Jamii Erway is a 16-year-old girl in North Carolina who is used to getting false alarms when she goes through TSA body scanners. The reason is that Jamii is transgender — she was born male and now lives as a young woman — and the TSA screener operating a body scanner must press a “Male” or “Female” button for each passenger. If the operator presses “Female,” the machine will alarm if the traveler has external genitals. If the operator presses “Male,” the machine will alarm they are wearing a bra. (And, well, if you have a penis while wearing a bra, the machine will alarm no matter which button is pushed.)
I can only imagine that dealing with transitioning genders as a teenager is an extraordinarily difficult experience even without having to deal with the TSA.
TSA standard procedure for when the body scanner alarms on the “groin area” is that a quick pat-down using the back of the screener’s hands is done at the checkpoint to ensure that the traveler is not in possession of any prohibited items, as Jamii had experienced several times before. But, when triggering the scanner last May at Raleigh-Durham International Airport, a confused scanner operator called over a supervisor who decided to invent a new procedure for transgender travelers: she told Jamii she must go to a private room, expose herself, and let her “feel up in there.” That is, a TSA supervisor demanded to molest a child. When Jamii’s mother, traveling with her, attempted to intervene, the supervisor told the mother to “mind her business” before trying to recruit her to pressure Jamii into submitting to the “search.”
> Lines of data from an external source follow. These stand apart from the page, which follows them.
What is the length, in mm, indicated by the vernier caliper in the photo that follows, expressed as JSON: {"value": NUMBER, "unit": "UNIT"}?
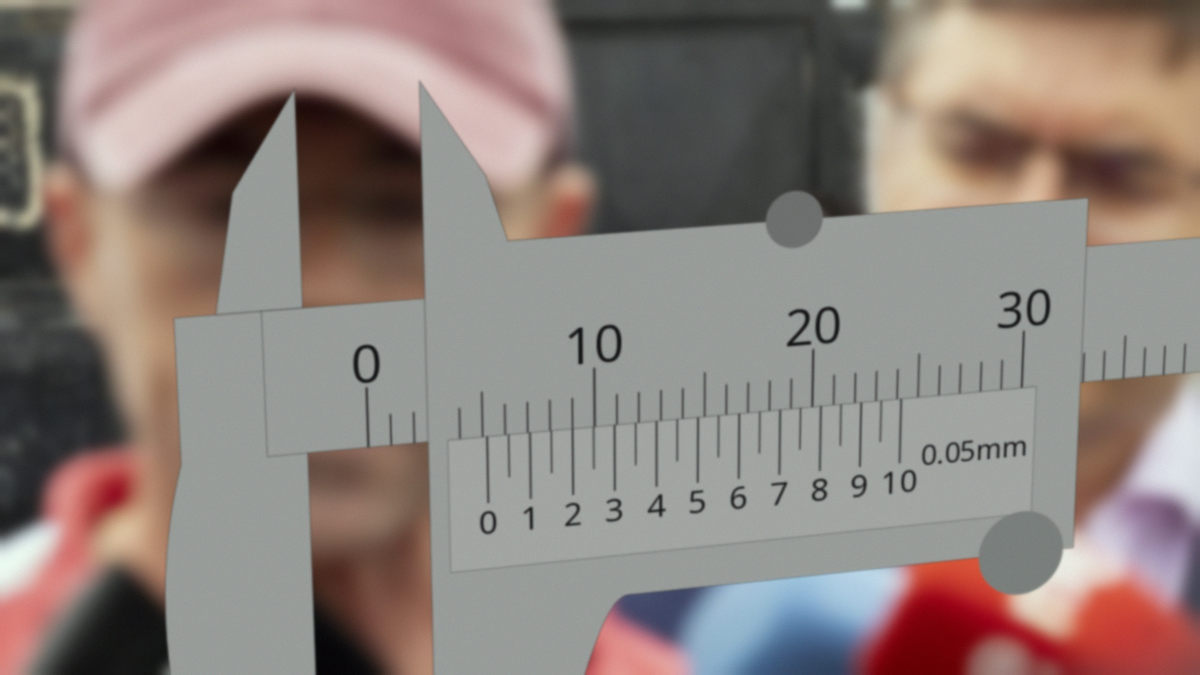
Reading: {"value": 5.2, "unit": "mm"}
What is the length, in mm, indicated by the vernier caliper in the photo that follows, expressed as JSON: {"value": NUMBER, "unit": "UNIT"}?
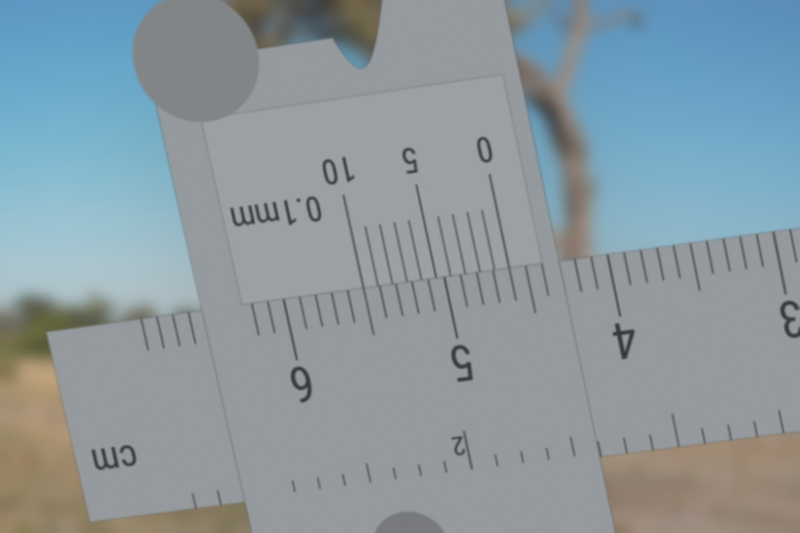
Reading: {"value": 46.0, "unit": "mm"}
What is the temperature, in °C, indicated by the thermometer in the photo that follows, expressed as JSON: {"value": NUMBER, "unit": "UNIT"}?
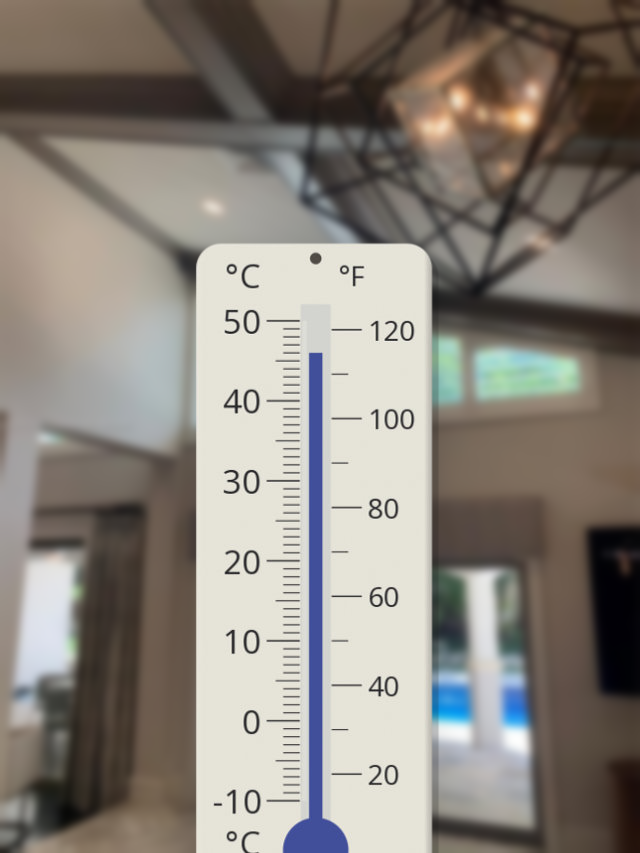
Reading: {"value": 46, "unit": "°C"}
TSA policies prohibit checkpoint screeners (and supervisors) from conducting strip searches (even though they continue to happen at the hands of “rogue” screeners, knowing that they are unlikely to face discipline). Police and high-level TSA managers were called thanks to a mother unwilling to bend under pressure from a blue-shirted thug, and when police refused to back the search, Jamii and mother left the airport and drove 600 miles to their destination.
As best we can tell, neither the police nor TSA management took any action against the supervisor who wanted to violate Jamii — so on Monday I filed suit on behalf of Jamii in the U.S. District Court for the Eastern District of North Carolina. The actions of the TSA here disgust me more than usual given that this is my first case on behalf of a child, and given the apparent discriminatory motivation. I look forward to obtaining some justice for my clients and hopefully sending a message that transgender people are not second-class citizens while flying.